→ **WORK ORDER**: Begin at the line containing "pinky dip: (329, 291)" and retype each line through the end of the records exactly. Include nothing else and no pictures.

→ **Recorded data**:
──────────
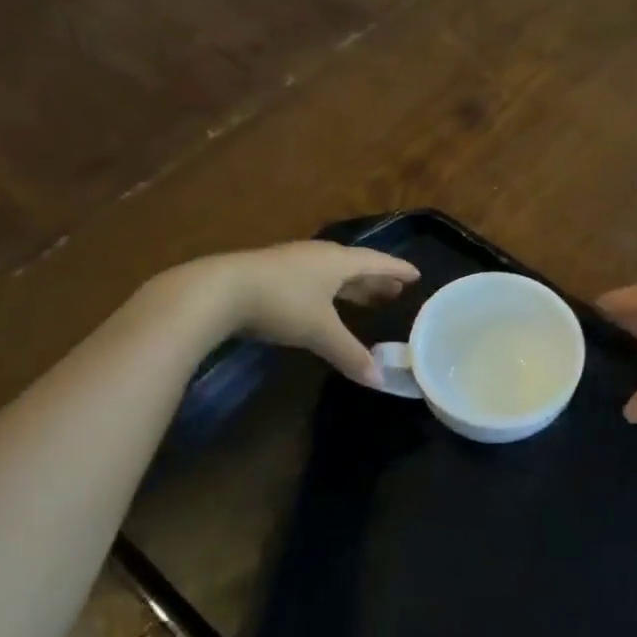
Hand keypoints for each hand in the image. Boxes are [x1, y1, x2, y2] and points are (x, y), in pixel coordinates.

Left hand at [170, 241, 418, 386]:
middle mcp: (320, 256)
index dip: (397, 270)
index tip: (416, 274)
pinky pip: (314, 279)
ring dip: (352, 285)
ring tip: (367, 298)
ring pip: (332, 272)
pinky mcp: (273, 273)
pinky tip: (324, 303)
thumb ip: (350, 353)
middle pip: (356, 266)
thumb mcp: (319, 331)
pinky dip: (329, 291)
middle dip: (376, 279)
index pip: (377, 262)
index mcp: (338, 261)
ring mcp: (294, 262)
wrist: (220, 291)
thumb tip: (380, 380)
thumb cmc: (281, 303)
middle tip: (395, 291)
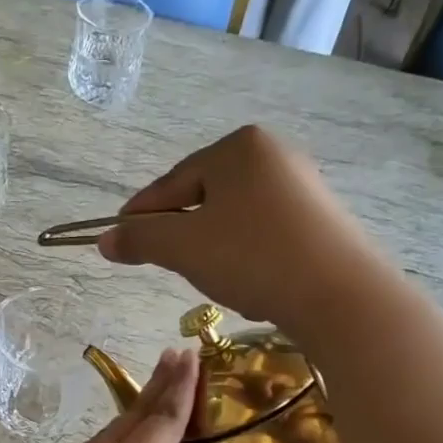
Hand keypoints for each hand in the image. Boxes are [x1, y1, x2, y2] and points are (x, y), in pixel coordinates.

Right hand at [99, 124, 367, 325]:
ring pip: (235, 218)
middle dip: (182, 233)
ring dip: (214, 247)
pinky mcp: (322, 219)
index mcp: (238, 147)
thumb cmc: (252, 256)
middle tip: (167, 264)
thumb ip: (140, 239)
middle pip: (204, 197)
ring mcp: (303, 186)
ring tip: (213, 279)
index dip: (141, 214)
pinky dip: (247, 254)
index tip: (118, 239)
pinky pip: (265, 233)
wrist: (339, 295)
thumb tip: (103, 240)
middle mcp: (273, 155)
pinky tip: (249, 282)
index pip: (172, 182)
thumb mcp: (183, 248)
──────────
→ **RESULT OF THE TASK**:
pinky dip: (329, 291)
middle dip: (376, 279)
index pip: (377, 262)
index mcp: (338, 261)
ring mcp: (294, 262)
wrist: (220, 291)
thumb tip: (380, 380)
thumb cmc: (281, 303)
middle tip: (395, 291)
Hand keypoints for each hand in the image. Boxes are [x1, y1, x2, y2] and points are (x, y), in pixel coordinates.

Right hand at [99, 124, 367, 325]:
ring pip: (235, 218)
middle dip: (182, 233)
ring dip: (214, 247)
pinky mcp: (322, 219)
index mcp: (238, 147)
thumb cmc: (252, 256)
middle tip: (167, 264)
thumb ip: (140, 239)
middle pip: (204, 197)
ring mcp: (303, 186)
ring tip: (213, 279)
index dip: (141, 214)
pinky dip: (247, 254)
index tip: (118, 239)
pinky pip: (265, 233)
wrist: (339, 295)
thumb tip: (103, 240)
middle mcp: (273, 155)
pinky tip: (249, 282)
index pip: (172, 182)
thumb mcp: (183, 248)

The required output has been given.